Während Kate vor einem Bild von Alex Katz sitzt (ein Ausdruck einer Frau zwischen Paul Gauguin und Roy Lichtenstein), nimmt tatsächlich ein sehr attraktiver Mann neben ihr Platz, während sie noch ihre Neurose pflegt. Sie schaut den Mann an, die Verletzung kriegt sie nicht aus ihrem Gesicht, das ist schon phänomenal, wie sich das in ein Gesicht einschreibt. Der Mann ist eine black box, die Reißaus nimmt (?), als Kate ihren Handschuh auszieht und ihr Ehering zum Vorschein kommt. Unbewusste Zerstörung einer doch insgeheim gewünschten Begegnung? Sie geht ihm nach, durch das ganze Museum, das ist so spannend wie eine Verfolgungsjagd von verrückten Autos. Dann die Szene mit dem zuckenden Handschuh im Fensterrahmen des Taxis, nachdem Kate die Suche schon aufgegeben hatte. Nach dem Fick mit dem Mann kommt ihr zufällig ein Dokument in die Hand, das angibt, dass der Typ sich eine Geschlechtskrankheit zugezogen hat. Das ist bitter. Aber es kommt noch schlimmer. Im Fahrstuhl wird sie von einer Frau mit einem Rasiermesser niedergemetzelt. Auch jetzt zuckt eine Hand, im Spalt einer sich nicht schließen könnenden Fahrstuhltür, aber den gut aussehenden Mann sehen wir nie wieder, Ende dieser Episode. Auf tritt jetzt die zweite Materialisierung der Frau, die Hure, die Zeugin des Vorfalls war und sich gemeinsam mit dem Sohn der Ermordeten auf die Suche nach dem Mörder begibt. Auch für Doktor Elliott gilt der Spruch, dass er immer wieder an den Schauplatz des Verbrechens zurückkehren muss. Sei es als frei schwebender Analytiker, sei es als selbst schwerst Kranker, der in sich ein zweites Ich trägt (Bobbie), das nichts mehr wünscht, als Frau zu werden, und das sehr eifersüchtig ist (wie die Mutter Normans) auf alle Frauen, die das Begehren des männlichen Mitbewohners in diesem falschen Körper erregen. Kate musste deshalb sterben, sie war eine seiner Patientinnen und wollte ihn natürlich verführen (in dieser umgekehrten black box, die das Behandlungszimmer des Psychoanalytikers ist), und auch Liz, die Hure begibt sich unwissentlich in Gefahr, als sie Elliott sexuell erregt, um an wichtige Dokumente zu kommen.

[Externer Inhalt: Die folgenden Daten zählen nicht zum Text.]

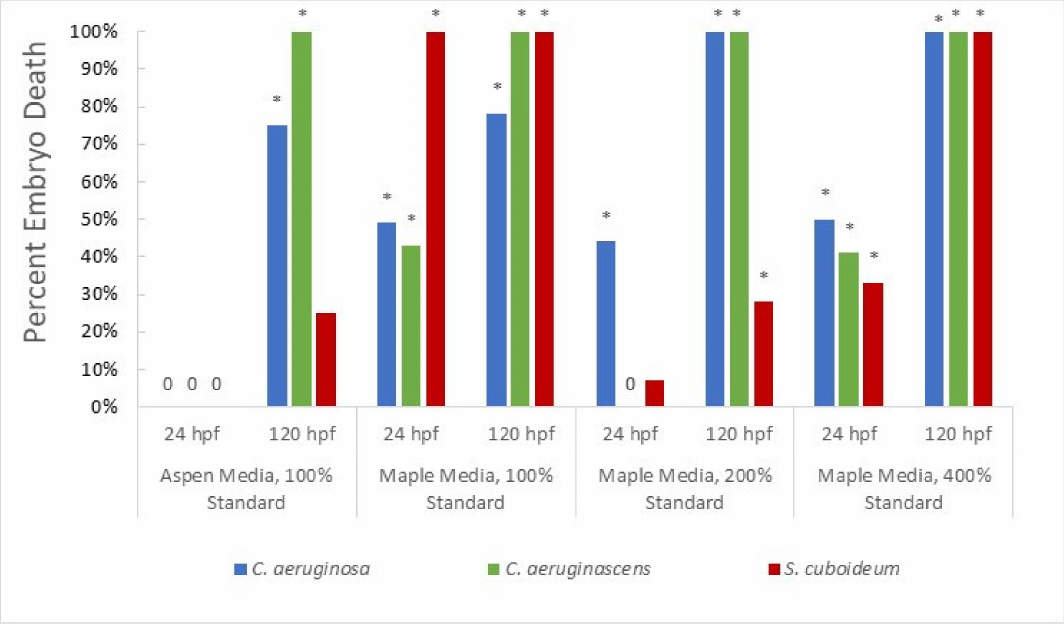
Figure 2. Percent Embryo Death After Exposure to Dichloromethane Extracted Pigments from Fungi at 24 and 120 hpf. Asterisks denote significant difference from control, with all significant values having a p -value of <0.0001 as determined by Fisher’s exact test. Zeros indicate there was no fish mortality in that condition. DCM-extracted pigment is shown to result in significantly more mortality than control across a number of test conditions, with higher embryo death rates after longer exposure. Aspen media resulted in less mortality than maple media, and higher concentrations of maple media resulted in more deaths for pigments from most fungal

Zeit für einen Kleidungswechsel, aber wie in „Psycho“ (die Geschwindigkeit dieser Szene kann Brian de Palma jedoch nicht einholen), rettet ein Dritter, hier der Inspektor, die junge Frau vor Bobbie. Und wie in Hitchcocks Film bekommen wir endlich eine Erklärung über das Grauenvolle, das sich Personen bemächtigt und die eigentlich nichts dafür können, dass sie abweichen und morden. Der wissenschaftliche Segen hat ja immer etwas Beruhigendes, aber so genau wollte man das gar nicht wissen. Aber ein paar Jahre später sind auch diese Erklärungen wunderbar aufgehoben.